# how do you smoke a pork loin?



## shea1973 (Sep 11, 2011)

I bought a pork Loin from Sams a month ago and going to smoke it later this week.  I am only going to smoke half of it and keep the other half in the freezer.  So the part I am going to smoke is probably about 4lbs.  I have never smoked a Pork Loin before so figured I make a post as to how you make one?  I am going to use Kingsford Hickory Charchol and about 2 Hickory logs to start out with.  About how long does it take to smoke and what should the eternal temp be when finished?  Also what is a good recipe to use for the Pork Loin?

Thank You for your help


----------



## flash (Sep 11, 2011)

I would marinade it. I like mojo crillio. Then add a nice rub. Place on smoker for 3 to 3 1/2 hours at 225º. I like to remove them at 145º internal, then foil for 1/2 hour to 45 minutes.


----------



## oldschoolbbq (Sep 11, 2011)

Shea,a Loin will have little fat,.to keep from drying it out,wrap it with Bacon and smoke to appox.160*f.Wlii be done and moist.The Bacon will crisp-up and be great.Put your rub on the Loin before wrapping and ...


----------



## roller (Sep 11, 2011)

I put a light seasoning on mine and smoke at 250* until  it reaches IT of 160* then triple foil wrap in a towel for a couple of hours and the juicys will flow like a river when you cut it...I use Hickory and apple chips or pellets...


----------



## werdwolf (Sep 11, 2011)

Definitely use the bacon, and either marinade or inject to help keep it moist.

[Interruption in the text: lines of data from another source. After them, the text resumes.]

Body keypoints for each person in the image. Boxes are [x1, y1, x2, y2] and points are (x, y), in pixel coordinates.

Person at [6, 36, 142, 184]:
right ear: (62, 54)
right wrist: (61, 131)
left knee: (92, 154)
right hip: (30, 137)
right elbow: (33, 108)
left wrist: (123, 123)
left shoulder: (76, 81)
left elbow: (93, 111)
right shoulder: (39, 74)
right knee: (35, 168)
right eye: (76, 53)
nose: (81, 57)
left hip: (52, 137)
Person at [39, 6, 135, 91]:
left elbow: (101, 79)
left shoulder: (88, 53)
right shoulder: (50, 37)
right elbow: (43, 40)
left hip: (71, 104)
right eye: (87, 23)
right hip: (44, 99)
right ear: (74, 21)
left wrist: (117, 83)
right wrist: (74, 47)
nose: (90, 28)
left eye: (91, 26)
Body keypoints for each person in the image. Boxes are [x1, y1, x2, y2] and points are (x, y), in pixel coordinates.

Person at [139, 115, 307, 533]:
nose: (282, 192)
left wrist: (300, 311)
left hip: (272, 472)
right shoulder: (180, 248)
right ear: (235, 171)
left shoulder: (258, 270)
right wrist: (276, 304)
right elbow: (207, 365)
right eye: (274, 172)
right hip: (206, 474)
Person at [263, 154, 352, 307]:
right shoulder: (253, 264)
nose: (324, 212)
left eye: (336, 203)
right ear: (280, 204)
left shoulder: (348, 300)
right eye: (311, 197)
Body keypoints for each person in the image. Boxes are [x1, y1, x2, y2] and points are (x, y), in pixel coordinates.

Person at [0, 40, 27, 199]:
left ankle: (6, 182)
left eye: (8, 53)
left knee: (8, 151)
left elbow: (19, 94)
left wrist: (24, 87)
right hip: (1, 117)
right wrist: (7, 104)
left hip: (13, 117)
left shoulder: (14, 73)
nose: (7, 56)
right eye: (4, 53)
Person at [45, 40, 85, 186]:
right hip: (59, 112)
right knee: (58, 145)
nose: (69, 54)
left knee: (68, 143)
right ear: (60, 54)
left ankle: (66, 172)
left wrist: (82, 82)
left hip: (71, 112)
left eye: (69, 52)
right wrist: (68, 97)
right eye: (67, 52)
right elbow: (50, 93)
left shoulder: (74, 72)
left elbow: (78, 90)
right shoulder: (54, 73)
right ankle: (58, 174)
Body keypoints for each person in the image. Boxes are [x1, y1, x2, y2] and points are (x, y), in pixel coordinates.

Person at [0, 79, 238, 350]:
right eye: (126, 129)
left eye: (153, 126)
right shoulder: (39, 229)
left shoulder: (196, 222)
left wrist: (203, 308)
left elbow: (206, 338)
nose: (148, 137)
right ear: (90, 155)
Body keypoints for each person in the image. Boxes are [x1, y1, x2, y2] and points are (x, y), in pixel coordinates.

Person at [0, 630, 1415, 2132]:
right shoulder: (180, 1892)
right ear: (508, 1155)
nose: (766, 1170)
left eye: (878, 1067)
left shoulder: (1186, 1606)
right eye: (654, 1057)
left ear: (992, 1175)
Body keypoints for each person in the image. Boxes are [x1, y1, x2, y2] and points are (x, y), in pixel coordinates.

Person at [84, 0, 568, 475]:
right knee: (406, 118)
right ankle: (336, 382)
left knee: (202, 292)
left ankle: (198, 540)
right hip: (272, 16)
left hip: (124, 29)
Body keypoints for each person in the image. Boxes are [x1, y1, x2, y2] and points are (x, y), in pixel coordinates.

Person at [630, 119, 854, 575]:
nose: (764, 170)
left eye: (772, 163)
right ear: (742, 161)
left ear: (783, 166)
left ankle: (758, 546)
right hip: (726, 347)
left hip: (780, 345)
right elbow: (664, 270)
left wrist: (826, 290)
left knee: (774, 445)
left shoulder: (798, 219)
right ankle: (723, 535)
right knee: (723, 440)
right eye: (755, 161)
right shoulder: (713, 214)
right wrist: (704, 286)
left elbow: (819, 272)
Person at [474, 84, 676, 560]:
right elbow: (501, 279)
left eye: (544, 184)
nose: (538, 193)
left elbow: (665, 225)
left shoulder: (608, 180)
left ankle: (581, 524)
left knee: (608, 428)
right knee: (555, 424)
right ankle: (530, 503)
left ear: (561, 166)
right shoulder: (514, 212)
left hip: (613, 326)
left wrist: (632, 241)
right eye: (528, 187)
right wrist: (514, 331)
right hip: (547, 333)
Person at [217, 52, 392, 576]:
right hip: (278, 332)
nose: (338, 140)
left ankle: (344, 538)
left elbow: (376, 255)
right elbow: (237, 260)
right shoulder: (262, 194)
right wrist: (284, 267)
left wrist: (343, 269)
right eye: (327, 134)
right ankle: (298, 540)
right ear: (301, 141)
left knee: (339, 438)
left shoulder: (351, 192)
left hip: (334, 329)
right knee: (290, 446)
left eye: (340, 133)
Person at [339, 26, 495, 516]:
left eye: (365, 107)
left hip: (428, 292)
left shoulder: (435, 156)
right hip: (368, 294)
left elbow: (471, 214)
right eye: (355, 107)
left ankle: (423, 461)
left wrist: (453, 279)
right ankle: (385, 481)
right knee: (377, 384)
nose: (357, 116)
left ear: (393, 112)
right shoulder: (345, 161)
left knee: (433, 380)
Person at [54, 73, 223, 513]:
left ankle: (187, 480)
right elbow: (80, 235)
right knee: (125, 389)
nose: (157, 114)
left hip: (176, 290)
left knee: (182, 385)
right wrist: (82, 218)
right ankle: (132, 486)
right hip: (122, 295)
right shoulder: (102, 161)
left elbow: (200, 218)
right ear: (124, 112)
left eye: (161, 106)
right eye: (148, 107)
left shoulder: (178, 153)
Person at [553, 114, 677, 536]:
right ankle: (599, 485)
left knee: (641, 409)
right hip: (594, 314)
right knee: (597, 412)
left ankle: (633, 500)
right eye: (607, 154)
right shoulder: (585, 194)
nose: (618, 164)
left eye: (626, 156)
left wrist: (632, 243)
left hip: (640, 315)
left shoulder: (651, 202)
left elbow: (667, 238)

You can also cut them  "almost like unrolling them" and then put fixin's similar to what you would do with a fattie and roll them back up.


----------



## SmokinAl (Sep 11, 2011)

All good advice.

The only thing I would add is pull it out at 140, wrap it in foil until it hits 145. They are much juicier (IMHO) when you take them out sooner.

The new USDA guidelines allow pork to be cooked & safe at 145.


----------



## shea1973 (Sep 24, 2011)

I made it  last week, sorry about the late post on it.  Here is the finished Pork Loin!

http://i63.photobucket.com/albums/h146/TSP_1973/Cooking/Picture086.jpg

http://i63.photobucket.com/albums/h146/TSP_1973/Cooking/Picture083.jpg

It was juciy on the out side, but towards the middle of the pork was kinda dry.  I smoked the potatos for about 3 hours, they turned out pretty good.


----------



## jc1947 (Sep 24, 2011)

*Great looking loin.*


----------